■ EXERCISE OBJECTIVE
Please set down the data again exactly, minus the pictures.

Collection entries:
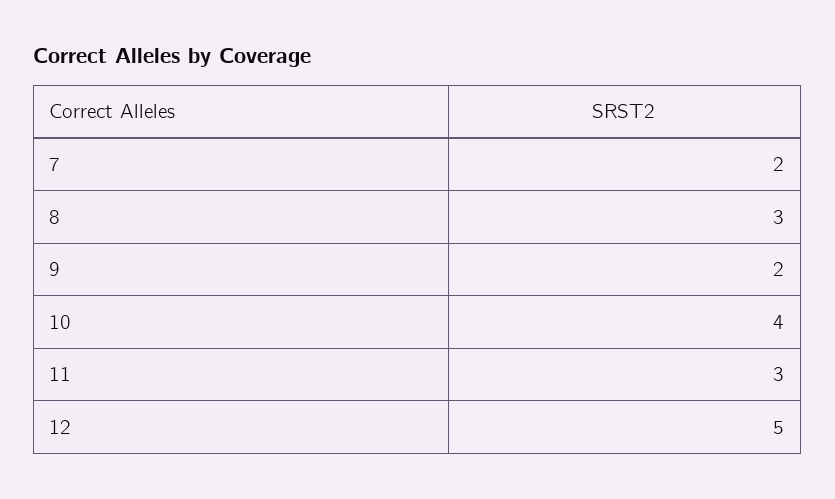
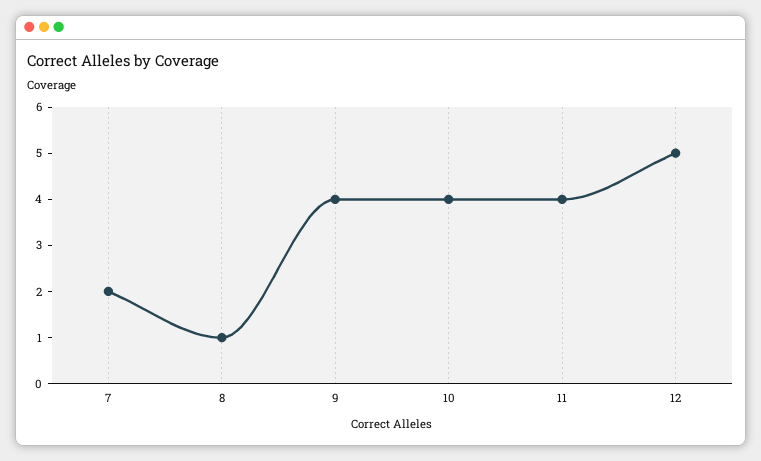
8: 3 -> 1
9: 2 -> 4
11: 3 -> 4

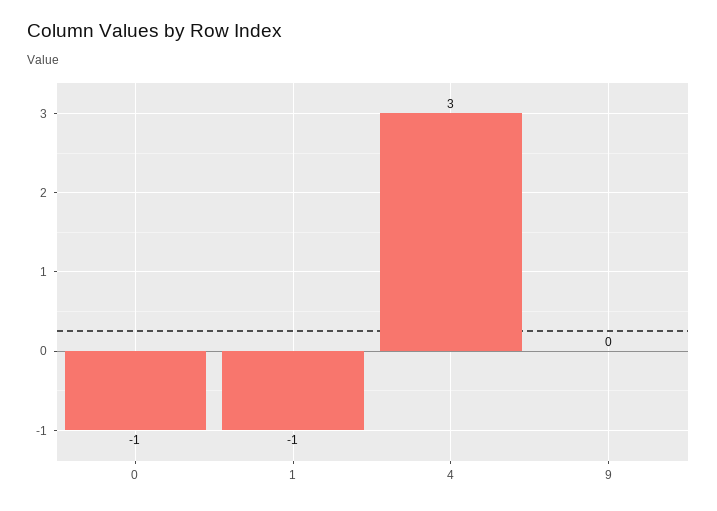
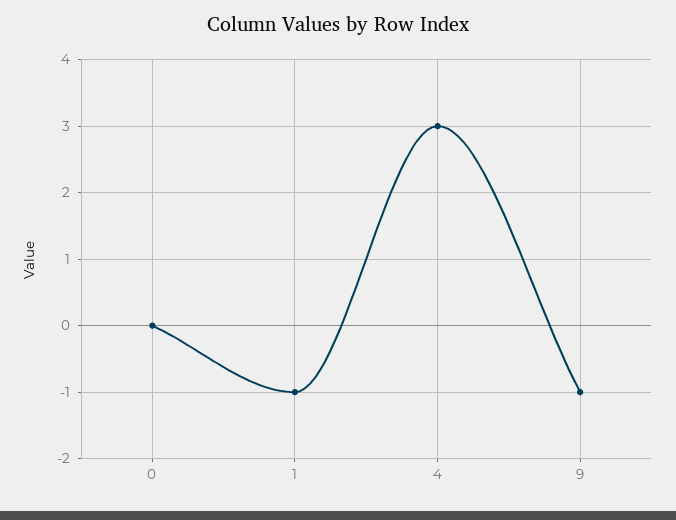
0: -1 -> 0
9: 0 -> -1

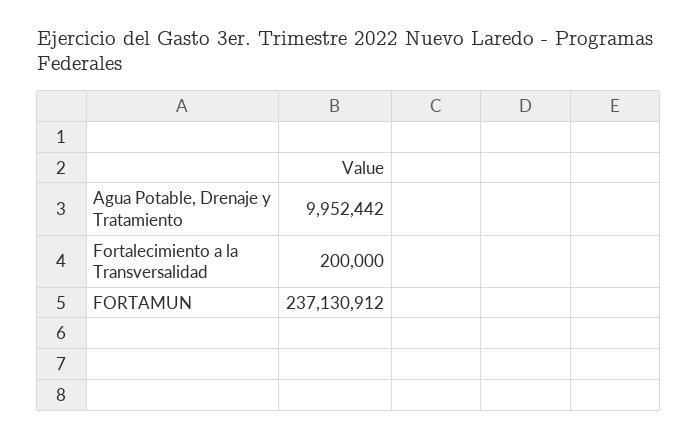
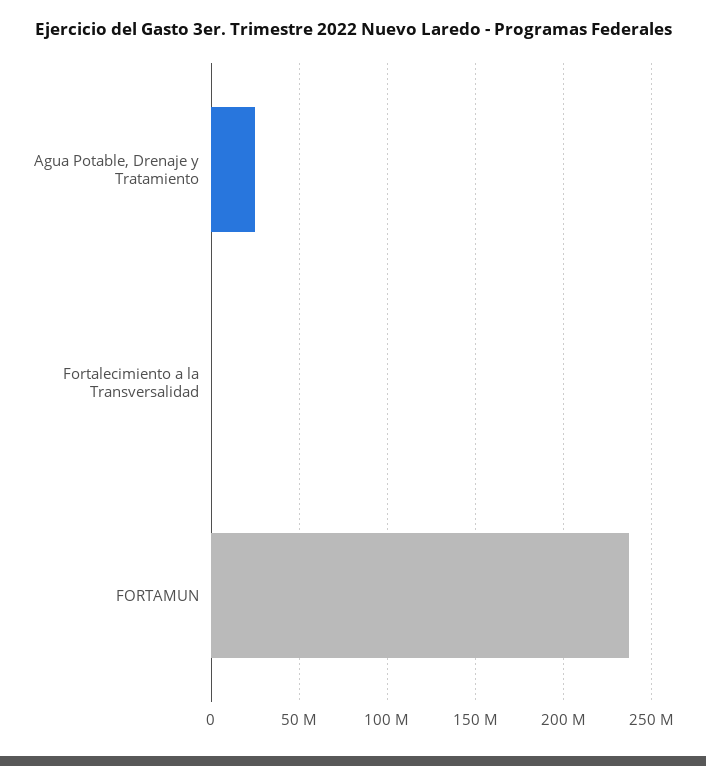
Agua Potable, Drenaje y Tratamiento: 9952442 -> 25000000

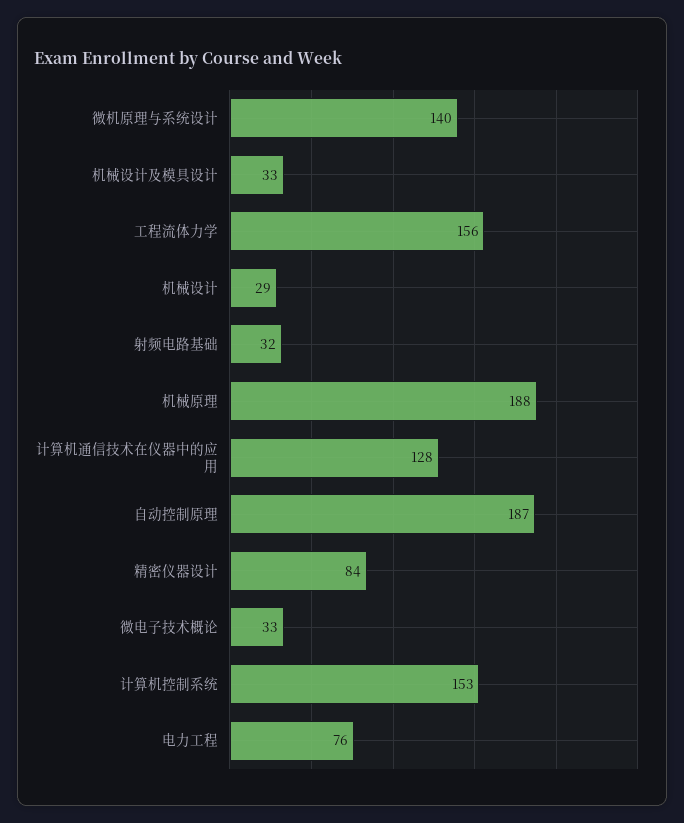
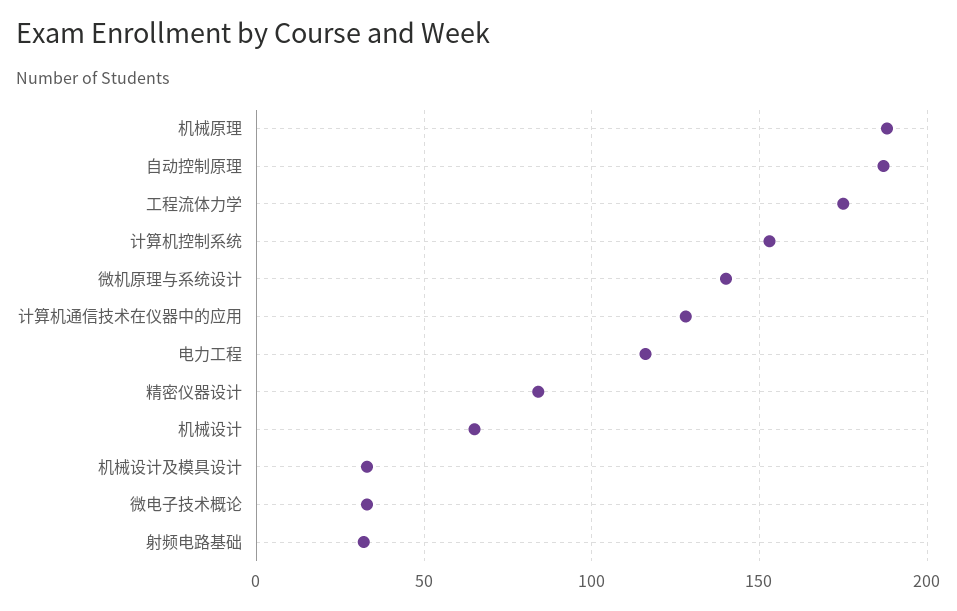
工程流体力学: 156 -> 175
机械设计: 29 -> 65
电力工程: 76 -> 115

■ RESPONSE BELOW
8: 3 -> 1
9: 2 -> 4
11: 3 -> 4

0: -1 -> 0
9: 0 -> -1

Agua Potable, Drenaje y Tratamiento: 9952442 -> 25000000

工程流体力学: 156 -> 175
机械设计: 29 -> 65
电力工程: 76 -> 115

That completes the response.